Further afield trips – I make a 56 mile round trip every week or so and every few weeks do a 104 mile trip. 90% of these journeys are on the M5 motorway. I have tried the trips in ‘Auto’ mode and ‘HEV’ mode but, crucially, where I differ from you is that I always use cruise control. Speeds vary between 60mph and 80mph. The two modes behave very differently on the same journey;
Auto Mode – The car tends to be in EV from the start and for the first 10 miles or so. Then the engine will kick in for periods on the motorway, during which time it will periodically go into what you call ‘charge’ mode, when the engine is both propelling the car and charging the battery. It only does this for short bursts though, usually adding around 2 miles to the EV range and then deploying it. When I leave the motorway it mostly reverts to EV mode and when I get to my destination I still have 20-25 miles EV range to use on the return journey.
HEV mode – The engine comes on much sooner and stays on much longer. When I’m on the motorway it’s mostly in charge mode, where it propels the car and charges the battery. However, unlike in Auto mode, it will keep doing this until the battery is fully charged. During this time, consumption is around 20 mpg (as I’m sure you know, the little triangle is average mpg not instant). Now I appreciate that this 20 mpg is only half the story, because it’s also ‘buying’ you EV mileage, but even if it’s buying you one mile EV usage for every one mile in HEV mode that’s still only around 40 mpg. I would have easily bettered that in the petrol BMW.

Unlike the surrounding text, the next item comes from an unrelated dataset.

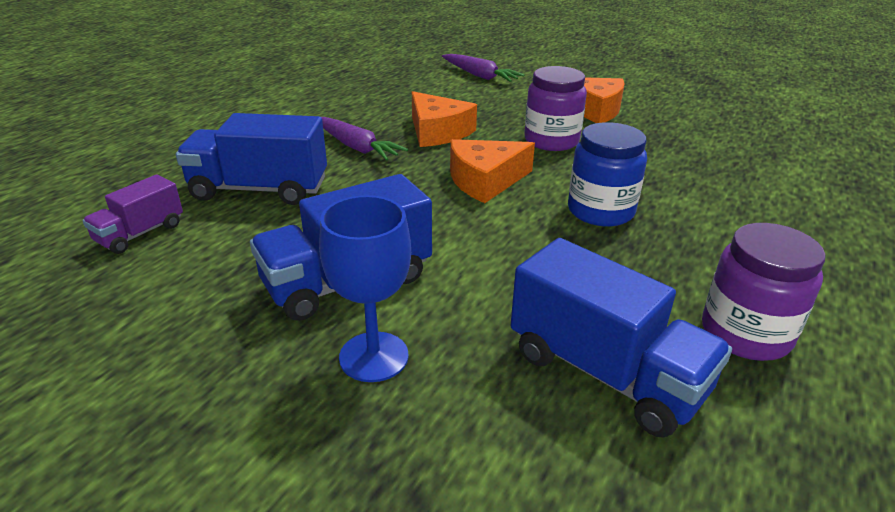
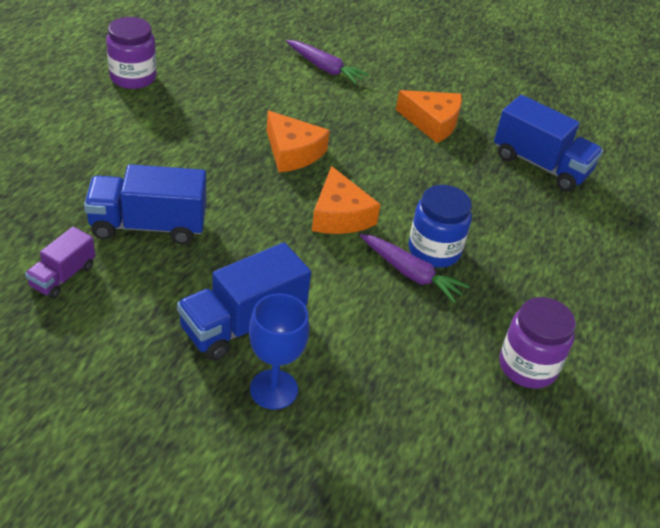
camera: 10 degrees left, 10 degrees up
(356, 147) = (222, 172): purple carrot -> purple carrot (410, 273)
(485, 180) = (339, 215): orange cheese -> orange cheese turned 75 degrees counterclockwise
(551, 141) = (395, 165): purple jar -> purple jar (133, 77)
(605, 372) = (431, 399): blue truck -> blue truck (540, 165)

As a result of experimenting over several identical journeys, I now always use Auto rather than HEV mode on longer journeys. I haven’t filled up with petrol a second time yet, so haven’t got any confirmed figures, but I did a back of a fag packet calculation on a recent 104 mile trip, leaving with a full charge;
Outward mpg in Auto mode (52 miles) showed on the computer as 47.6mpg. This was with part of the journey being in EV and some of it in the fuel inefficient charge mode.
The return journey, also in Auto mode (same 52 miles) was showing as 87.6mpg. This was because I forced the car to use up all remaining battery power and the engine only kicked in for the latter part of the journey, when it did some self charging.
This means the average for the whole trip (as per the car computer) was 67.6mpg. Now, as we know that mpg stated in PHEVs is incorrect as it doesn’t factor in the cost of the charge, I did the following calculations;
104 miles at 67.6 mpg equals 1.54 gallons which equalled £9.52 petrol cost. Add to this the £2.60 that it cost me to charge the car and the total cost was actually £12.12 or 11.65p per mile. Dividing that price per mile into the cost of petrol alone gives the true mpg equivalent (if all expenditure had been on petrol) of 53mpg – some 14.6mpg worse than the incorrect figure stated in the car. However, this was probably around 5mpg better than I’d have got from the BMW over the same journey, so I was OK with that.
I’ll get a much more accurate picture when I next refuel in a week or two, as that will cover quite a lot of journeys and a lot of charges, so I will then be doing the same calculations and comparing the result to my long term average of the BMW (42.2mpg).
Finally, can I just clarify what you mean by “Engine Fuel Mode”, where the engine only powered the car but didn’t recharge the battery. I’d like to be able to force the car into that behaviour when the battery is depleted but cannot see a way to do it. Am I missing something?